Toward the latter part of the book, more location-specific studies follow, which are also more brief, albeit not less scholarly in tone nor in the treatment of particular cases. Among the more interesting ones are the narrations of the mixed successes attendant to the adaptive strategies of the Cagayan Agta (chapter 8), and the implementation of the Socialized Industrial Forest Management Agreement in San Mariano, Isabela (chapter 7). In these chapters, the reader will get a good sense of reality after discovering how the Agta have to juggle different livelihoods to survive during lean seasons, and after following the shift from hostility to acceptance of comanagement by indigenous community members.

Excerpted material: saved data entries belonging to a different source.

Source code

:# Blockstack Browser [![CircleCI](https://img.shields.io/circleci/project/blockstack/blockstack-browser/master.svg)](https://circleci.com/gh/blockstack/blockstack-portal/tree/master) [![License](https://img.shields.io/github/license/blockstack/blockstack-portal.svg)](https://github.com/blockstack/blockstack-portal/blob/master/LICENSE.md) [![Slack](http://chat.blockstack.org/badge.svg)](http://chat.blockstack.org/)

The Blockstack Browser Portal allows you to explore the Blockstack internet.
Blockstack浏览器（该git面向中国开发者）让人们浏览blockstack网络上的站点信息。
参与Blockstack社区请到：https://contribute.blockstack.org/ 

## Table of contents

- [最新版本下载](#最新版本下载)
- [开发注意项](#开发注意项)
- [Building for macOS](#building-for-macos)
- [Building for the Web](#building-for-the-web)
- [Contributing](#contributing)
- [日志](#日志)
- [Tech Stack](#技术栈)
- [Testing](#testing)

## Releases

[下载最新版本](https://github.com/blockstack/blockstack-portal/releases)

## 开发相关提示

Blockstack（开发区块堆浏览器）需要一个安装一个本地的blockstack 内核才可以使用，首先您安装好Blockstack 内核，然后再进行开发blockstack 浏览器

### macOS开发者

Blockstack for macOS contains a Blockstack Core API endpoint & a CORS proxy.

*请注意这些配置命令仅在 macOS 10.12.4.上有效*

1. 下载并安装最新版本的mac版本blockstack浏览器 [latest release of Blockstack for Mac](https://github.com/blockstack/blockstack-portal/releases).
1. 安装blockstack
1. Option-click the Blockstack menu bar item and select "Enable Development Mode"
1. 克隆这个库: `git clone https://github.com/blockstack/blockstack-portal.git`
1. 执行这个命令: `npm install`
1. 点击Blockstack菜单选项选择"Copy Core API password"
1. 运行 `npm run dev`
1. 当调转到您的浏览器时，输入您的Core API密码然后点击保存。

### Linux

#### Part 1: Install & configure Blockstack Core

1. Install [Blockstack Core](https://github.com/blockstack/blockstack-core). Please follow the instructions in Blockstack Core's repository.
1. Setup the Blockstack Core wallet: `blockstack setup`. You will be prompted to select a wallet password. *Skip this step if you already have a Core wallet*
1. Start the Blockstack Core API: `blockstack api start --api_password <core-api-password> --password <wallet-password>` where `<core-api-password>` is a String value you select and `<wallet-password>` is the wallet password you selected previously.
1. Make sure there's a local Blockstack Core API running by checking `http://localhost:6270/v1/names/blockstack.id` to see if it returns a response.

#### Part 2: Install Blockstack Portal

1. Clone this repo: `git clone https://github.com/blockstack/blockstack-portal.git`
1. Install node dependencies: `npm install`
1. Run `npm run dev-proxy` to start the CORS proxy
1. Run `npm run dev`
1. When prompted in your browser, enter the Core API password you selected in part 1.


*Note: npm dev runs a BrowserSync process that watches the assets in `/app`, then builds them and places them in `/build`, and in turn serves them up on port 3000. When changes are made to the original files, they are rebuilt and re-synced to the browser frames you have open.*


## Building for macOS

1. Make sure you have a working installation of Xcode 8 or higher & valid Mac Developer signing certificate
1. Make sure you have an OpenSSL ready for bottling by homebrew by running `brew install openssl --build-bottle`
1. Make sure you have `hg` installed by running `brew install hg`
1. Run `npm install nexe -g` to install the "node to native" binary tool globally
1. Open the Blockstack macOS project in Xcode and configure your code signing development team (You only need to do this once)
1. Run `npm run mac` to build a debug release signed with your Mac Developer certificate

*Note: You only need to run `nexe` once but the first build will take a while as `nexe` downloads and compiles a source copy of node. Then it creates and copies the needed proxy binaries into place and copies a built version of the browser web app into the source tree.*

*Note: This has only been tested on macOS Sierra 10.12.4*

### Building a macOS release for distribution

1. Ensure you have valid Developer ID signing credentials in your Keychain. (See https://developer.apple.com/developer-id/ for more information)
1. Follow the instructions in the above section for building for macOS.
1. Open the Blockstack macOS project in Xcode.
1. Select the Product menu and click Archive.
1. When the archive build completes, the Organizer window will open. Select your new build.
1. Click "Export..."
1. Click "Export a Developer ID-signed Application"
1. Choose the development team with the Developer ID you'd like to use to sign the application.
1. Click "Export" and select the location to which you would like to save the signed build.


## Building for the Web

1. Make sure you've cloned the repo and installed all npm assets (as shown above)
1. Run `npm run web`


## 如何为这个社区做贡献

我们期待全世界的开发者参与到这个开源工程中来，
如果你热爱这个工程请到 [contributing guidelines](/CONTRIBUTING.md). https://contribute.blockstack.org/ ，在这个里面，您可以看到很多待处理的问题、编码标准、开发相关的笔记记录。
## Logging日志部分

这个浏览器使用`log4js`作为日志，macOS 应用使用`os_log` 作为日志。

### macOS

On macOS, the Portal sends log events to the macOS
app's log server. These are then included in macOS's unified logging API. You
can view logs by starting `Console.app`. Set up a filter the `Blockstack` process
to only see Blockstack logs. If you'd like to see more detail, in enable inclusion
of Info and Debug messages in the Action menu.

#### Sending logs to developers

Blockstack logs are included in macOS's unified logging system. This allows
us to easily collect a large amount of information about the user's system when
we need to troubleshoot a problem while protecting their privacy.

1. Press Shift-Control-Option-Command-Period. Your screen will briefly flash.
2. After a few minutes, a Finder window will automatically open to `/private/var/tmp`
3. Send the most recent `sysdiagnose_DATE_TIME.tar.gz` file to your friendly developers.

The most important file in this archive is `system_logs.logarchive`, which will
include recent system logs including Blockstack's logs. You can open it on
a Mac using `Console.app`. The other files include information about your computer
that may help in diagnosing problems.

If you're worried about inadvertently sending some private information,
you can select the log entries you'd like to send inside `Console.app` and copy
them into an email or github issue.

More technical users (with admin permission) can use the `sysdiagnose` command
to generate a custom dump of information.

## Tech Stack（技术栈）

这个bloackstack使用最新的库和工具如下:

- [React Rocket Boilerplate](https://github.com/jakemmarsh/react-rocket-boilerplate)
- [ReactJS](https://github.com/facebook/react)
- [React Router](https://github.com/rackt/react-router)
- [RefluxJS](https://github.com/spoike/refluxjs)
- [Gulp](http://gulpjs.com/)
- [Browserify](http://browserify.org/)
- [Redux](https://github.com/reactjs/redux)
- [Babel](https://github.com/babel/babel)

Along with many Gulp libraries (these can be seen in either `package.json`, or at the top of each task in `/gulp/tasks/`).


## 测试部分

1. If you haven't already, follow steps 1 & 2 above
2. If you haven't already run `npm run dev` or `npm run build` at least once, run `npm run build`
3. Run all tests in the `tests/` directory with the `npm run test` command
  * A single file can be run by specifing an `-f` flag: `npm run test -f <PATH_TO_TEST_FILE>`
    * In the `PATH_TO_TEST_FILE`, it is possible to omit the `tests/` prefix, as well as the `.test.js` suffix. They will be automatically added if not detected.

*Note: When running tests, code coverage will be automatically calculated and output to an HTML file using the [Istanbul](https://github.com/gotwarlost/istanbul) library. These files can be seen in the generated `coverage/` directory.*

On the other hand, Comanagement in Practice has a couple of shortcomings that diminish its usefulness to impatient readers unfamiliar with the subject matter. The first weakness is the Introduction, which provides the basic definition of comanagement and other fundamentals, such as comparison of property rights, and a brief discussion on decentralization, but all in a chapter that may be glossed over by the reader who habitually jumps to the body text. Moreover, only the last two pages of this first chapter actually give us the overview of the rest of the book’s contents—something which one might expect to be covered by the entire Introduction. I would have personally preferred a separate chapter just for the fundamental definitions and issues, if only to ensure that the reader “starts off on the right foot without missing his shoes.” The second point for improvement is the concluding chapter. “Rethinking Comanagement of Natural Resources: Some Considerations and Future Perspectives” should be rethought indeed, or rather firmed up in terms of the statements it makes about the likely directions of comanagement in the Sierra Madre. Here we read the usual criticisms about DENR’s failures, about the need for specific actions to encourage state support, and the urgency of reducing corruption. A more concrete, even more picturesque, termination might have anchored the book more firmly in its reader’s mind.


On the whole, this book deserves recognition as a well-organized compilation of reports, which assemble a fairly accurate and, therefore, useful description of indigenous peoples’ experience with comanagement in the Northern Sierra Madre. It is a worthy reference material that may even prompt further investigation by the curious reader.—Jose Edgardo Gomez Jr., Instructor, School of Urban and Regional Planning, University of the Philippines-Diliman.